Start of Excerpted text

In my stupid droopy apron, I’m caught at the intersection of multiple power dynamics: those of good taste, gentrification, new money, bodies/wellness, San Francisco’s fucked prices, plus the usual mix of gender, class, race, ability, people’s various complexes about dessert. It would be ignorant to dismiss these dynamics, the information they impart about my city and the world. From where I stand, things look funny and grim. The other day a courier came in to pick up a corporate breakfast order. When I asked the name, he looked nervous.

“They don’t like me to spread it around,” he said. He glanced over his shoulder, then whispered: “AI. It’s the order for AI.”

I told everyone about this exchange, how we were making eggs-in-a-hole for transhumanists, before a waitress smirked and said, “D’ya mean the order for the Art Institute?” I turned into soft serve, dripped to the floor. I still think it makes a good story.

When you work in a place where you don’t feel respected, it seems natural to mine cheap thrills from the whole situation: to lean into the surreality of being paid to smile, to sink deep in the body that strangers snap their fingers at. True, I see sex everywhere. True, I could psychoanalyse a cereal box. But I don’t think it’s just me that feels these things, the lone pervert poking brioche. During a slow hour at the bakery, “I Wanna Be Your Dog” started to play on the sound system. My coworker gave me a look. “Cute,” they said. “That’s cute.” We licked jam off our fingers and stared into space, until someone replaced it with Jason Mraz.

End of Excerpted text

## Work to complete:
Decide whether each statement agrees with the bakery passage above. 1. The courier said the order's name openly and calmly. 2. A waitress suggested the order was for the Art Institute. 3. "I Wanna Be Your Dog" was replaced by another song.

Start of Raw data

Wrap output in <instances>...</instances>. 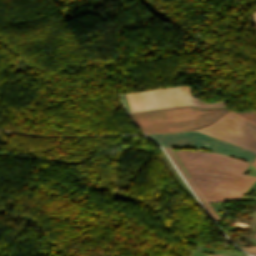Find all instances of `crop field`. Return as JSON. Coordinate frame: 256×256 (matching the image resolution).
Instances as JSON below:
<instances>
[{
	"label": "crop field",
	"mask_w": 256,
	"mask_h": 256,
	"mask_svg": "<svg viewBox=\"0 0 256 256\" xmlns=\"http://www.w3.org/2000/svg\"><path fill=\"white\" fill-rule=\"evenodd\" d=\"M208 202L239 198L256 179L242 174L248 163L217 153L175 151Z\"/></svg>",
	"instance_id": "obj_1"
},
{
	"label": "crop field",
	"mask_w": 256,
	"mask_h": 256,
	"mask_svg": "<svg viewBox=\"0 0 256 256\" xmlns=\"http://www.w3.org/2000/svg\"><path fill=\"white\" fill-rule=\"evenodd\" d=\"M217 110L183 107L131 113L129 116L145 133L179 132L204 128L231 113L226 109L219 112ZM211 113L215 114L207 117H197Z\"/></svg>",
	"instance_id": "obj_2"
},
{
	"label": "crop field",
	"mask_w": 256,
	"mask_h": 256,
	"mask_svg": "<svg viewBox=\"0 0 256 256\" xmlns=\"http://www.w3.org/2000/svg\"><path fill=\"white\" fill-rule=\"evenodd\" d=\"M166 147H202L213 151L221 152L231 156H237L249 162L256 154L216 140L196 131L180 133L147 134Z\"/></svg>",
	"instance_id": "obj_3"
},
{
	"label": "crop field",
	"mask_w": 256,
	"mask_h": 256,
	"mask_svg": "<svg viewBox=\"0 0 256 256\" xmlns=\"http://www.w3.org/2000/svg\"><path fill=\"white\" fill-rule=\"evenodd\" d=\"M227 117L256 131V125L242 117L233 113ZM227 117L197 131L256 153V132Z\"/></svg>",
	"instance_id": "obj_4"
},
{
	"label": "crop field",
	"mask_w": 256,
	"mask_h": 256,
	"mask_svg": "<svg viewBox=\"0 0 256 256\" xmlns=\"http://www.w3.org/2000/svg\"><path fill=\"white\" fill-rule=\"evenodd\" d=\"M189 89L190 86H180L140 91L139 93L146 110L186 105L198 108L225 107L223 101L217 103L202 102L199 98L190 95Z\"/></svg>",
	"instance_id": "obj_5"
},
{
	"label": "crop field",
	"mask_w": 256,
	"mask_h": 256,
	"mask_svg": "<svg viewBox=\"0 0 256 256\" xmlns=\"http://www.w3.org/2000/svg\"><path fill=\"white\" fill-rule=\"evenodd\" d=\"M165 150L167 151V153L169 154V156L171 157V159L173 160V162L175 163V165L177 166V168L180 170V172L182 173V175L184 176V178L186 179V181L188 182V184L191 186V188L193 189V191L195 192V194L197 195V197L200 199V201L202 202V204L206 207V209L212 214V216L215 218L216 221L220 220V218L218 217V215L215 213V211L212 209V207L209 205V203L205 200V198L202 196V194L198 191V189L194 186L191 178H187L183 168L181 167L178 159L176 158V156L174 155V153L171 151L170 148H165Z\"/></svg>",
	"instance_id": "obj_6"
},
{
	"label": "crop field",
	"mask_w": 256,
	"mask_h": 256,
	"mask_svg": "<svg viewBox=\"0 0 256 256\" xmlns=\"http://www.w3.org/2000/svg\"><path fill=\"white\" fill-rule=\"evenodd\" d=\"M126 95L132 111L145 110L138 92L127 93Z\"/></svg>",
	"instance_id": "obj_7"
},
{
	"label": "crop field",
	"mask_w": 256,
	"mask_h": 256,
	"mask_svg": "<svg viewBox=\"0 0 256 256\" xmlns=\"http://www.w3.org/2000/svg\"><path fill=\"white\" fill-rule=\"evenodd\" d=\"M239 116H242L256 124V113L255 112H249V113H235ZM252 165L256 168V158L253 160Z\"/></svg>",
	"instance_id": "obj_8"
},
{
	"label": "crop field",
	"mask_w": 256,
	"mask_h": 256,
	"mask_svg": "<svg viewBox=\"0 0 256 256\" xmlns=\"http://www.w3.org/2000/svg\"><path fill=\"white\" fill-rule=\"evenodd\" d=\"M242 249H244L245 251H247L249 253L256 254V246L250 247V248H242Z\"/></svg>",
	"instance_id": "obj_9"
},
{
	"label": "crop field",
	"mask_w": 256,
	"mask_h": 256,
	"mask_svg": "<svg viewBox=\"0 0 256 256\" xmlns=\"http://www.w3.org/2000/svg\"><path fill=\"white\" fill-rule=\"evenodd\" d=\"M253 20H254V23H255V26H256V12L253 13Z\"/></svg>",
	"instance_id": "obj_10"
},
{
	"label": "crop field",
	"mask_w": 256,
	"mask_h": 256,
	"mask_svg": "<svg viewBox=\"0 0 256 256\" xmlns=\"http://www.w3.org/2000/svg\"><path fill=\"white\" fill-rule=\"evenodd\" d=\"M209 256H221V255H209Z\"/></svg>",
	"instance_id": "obj_11"
},
{
	"label": "crop field",
	"mask_w": 256,
	"mask_h": 256,
	"mask_svg": "<svg viewBox=\"0 0 256 256\" xmlns=\"http://www.w3.org/2000/svg\"><path fill=\"white\" fill-rule=\"evenodd\" d=\"M255 238H256V234H255V236H254Z\"/></svg>",
	"instance_id": "obj_12"
}]
</instances>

End of Raw data

## Correct answer:
1. No: "He glanced over his shoulder, then whispered"
2. Yes: "D’ya mean the order for the Art Institute?"
3. Yes: "until someone replaced it with Jason Mraz."